Bremer Pokal
- Founded: 1951
- Region: Bremen, Germany
- Qualifier for: DFB-Pokal
- Current champions: SV Hemelingen (2025–26)
- Most championships: Werder Bremen II (20 titles)

= Bremen Cup =

The Bremer Pokal ('Bremen Cup') is an annual football cup competition, held by the Bremer Fußball-Verband (Bremen Football Association). It is one of the 21 regional cup competitions in Germany and a qualifying competition for the German Cup, with the winner of the competition being automatically qualified for the first round of the German Cup in the following season. For sponsorship reasons, the competition is known as the Lotto-Pokal.

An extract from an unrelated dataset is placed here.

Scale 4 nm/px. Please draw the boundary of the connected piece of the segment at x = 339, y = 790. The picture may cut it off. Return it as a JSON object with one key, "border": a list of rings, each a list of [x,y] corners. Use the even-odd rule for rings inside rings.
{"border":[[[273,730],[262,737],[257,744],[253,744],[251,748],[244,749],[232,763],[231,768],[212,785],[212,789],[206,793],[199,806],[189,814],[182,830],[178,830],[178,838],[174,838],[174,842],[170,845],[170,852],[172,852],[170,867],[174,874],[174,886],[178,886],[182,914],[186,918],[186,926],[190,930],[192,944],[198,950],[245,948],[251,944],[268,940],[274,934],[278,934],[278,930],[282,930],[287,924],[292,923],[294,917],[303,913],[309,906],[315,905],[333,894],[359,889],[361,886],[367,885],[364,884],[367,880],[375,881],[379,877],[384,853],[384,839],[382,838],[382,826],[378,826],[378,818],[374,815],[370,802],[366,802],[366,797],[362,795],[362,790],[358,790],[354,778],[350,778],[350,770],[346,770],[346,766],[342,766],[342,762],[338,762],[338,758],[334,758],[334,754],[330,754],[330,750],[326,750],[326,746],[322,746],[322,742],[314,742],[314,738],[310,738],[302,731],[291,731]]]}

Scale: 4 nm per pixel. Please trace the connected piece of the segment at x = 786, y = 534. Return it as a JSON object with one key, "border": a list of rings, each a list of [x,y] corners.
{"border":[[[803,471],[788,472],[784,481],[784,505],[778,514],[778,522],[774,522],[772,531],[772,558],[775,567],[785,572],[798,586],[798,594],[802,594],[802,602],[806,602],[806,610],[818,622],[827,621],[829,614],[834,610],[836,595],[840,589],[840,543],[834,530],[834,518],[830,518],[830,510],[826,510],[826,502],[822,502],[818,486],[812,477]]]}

The record winners of the competition are SV Werder Bremen II, with 20 titles to their name, but the team is now barred from entering the cup competition, like all reserve teams in Germany since 2008.

==Mode==
The competition is open for all member clubs of the Bremen FA from the Regionalliga Nord, Bremen-Liga, Landesliga Bremen and the Bezirks- and Kreisligen. Reserve teams are not permitted to compete anymore, making it impossible for SV Werder Bremen II to add to its record total of 20 wins. The competition is staged separately for Bremen and Bremerhaven, with the two regions joining from the quarter-finals onwards, whereby two slots are allocated to Bremerhaven for this round while the remaining six clubs come from Bremen. Regardless of which club has been drawn first, clubs from a lower league will always have home advantage when playing a club from a higher league. In case of a draw after regular time, no extra time is played and the game instead decided through a penalty shoot out.

The cup final is to be held at a neutral venue with the location to be determined by the Bremen FA. The cup winner automatically qualifies for the first round of the German Cup.

==Winners==
The winners of the competition:

| Club | Wins | Years |
|---|---|---|
| SV Werder Bremen II | 20 | 1969, 1971, 1976, 1982, 1983, 1987, 1989, 1990, 1992, 1993, 1994, 1995, 1997, 1998, 1999 2000, 2001, 2002, 2004, 2007 |
| FC Oberneuland | 10 | 1993, 2003, 2008, 2009, 2010, 2011, 2012, 2019, 2020, 2023 |
| Bremer SV | 10 | 1980, 1985, 1986, 1991, 2014, 2015, 2016, 2021, 2022, 2024 |
| Blumenthaler SV | 8 | 1953, 1960, 1963, 1965, 1970, 1974, 1977, 1978 |
| SV Hemelingen | 4 | 1951, 1952, 2025, 2026 |
| FC Bremerhaven | 3 | 1996, 2005, 2006 |
| SGO Bremen | 3 | 1958, 1966, 1975 |
| TuS Eintracht Bremen | 3 | 1956, 1964, 1967 |
| OSC Bremerhaven^{1} | 2 | 1981, 1984 |
| TuS Bremerhaven 93 II^{1} | 2 | 1959, 1968 |
| BSC Hastedt | 1 | 2018 |
| Leher TS | 1 | 2017 |
| SG Aumund-Vegesack | 1 | 2013 |
| TSV Osterholz-Tenever | 1 | 1988 |
| Polizei SV Bremen | 1 | 1973 |
| Hastedter TSV | 1 | 1972 |
| SV Grohn | 1 | 1957 |
| ATSV 1860 Bremen | 1 | 1955 |
| TSV Wulsdorf | 1 | 1954 |

- No competition held in 1961, 1962 and 1979.
- ^{1} TuS Bremerhaven merged with a number of other local clubs in 1972 to form OSC Bremerhaven.